[[ PROVIDED RECORDS open ]]

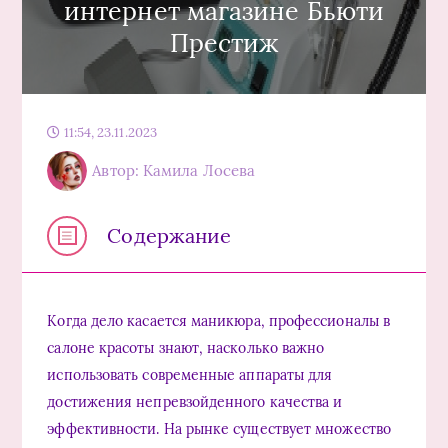
интернет магазине Бьюти
Престиж
11:54, 23.11.2023
Автор: Камила Лосева
Содержание
Когда дело касается маникюра, профессионалы в
салоне красоты знают, насколько важно
использовать современные аппараты для
достижения непревзойденного качества и
эффективности. На рынке существует множество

[[ PROVIDED RECORDS closed ]]

• REQUEST: Starting from the line that contains "Автор: Камила Лосева", transcribe each line to the end of the records above. Please add nothing.

• PROBLEM SOLUTION:
Автор: Камила Лосева
Содержание
Когда дело касается маникюра, профессионалы в
салоне красоты знают, насколько важно
использовать современные аппараты для
достижения непревзойденного качества и
эффективности. На рынке существует множество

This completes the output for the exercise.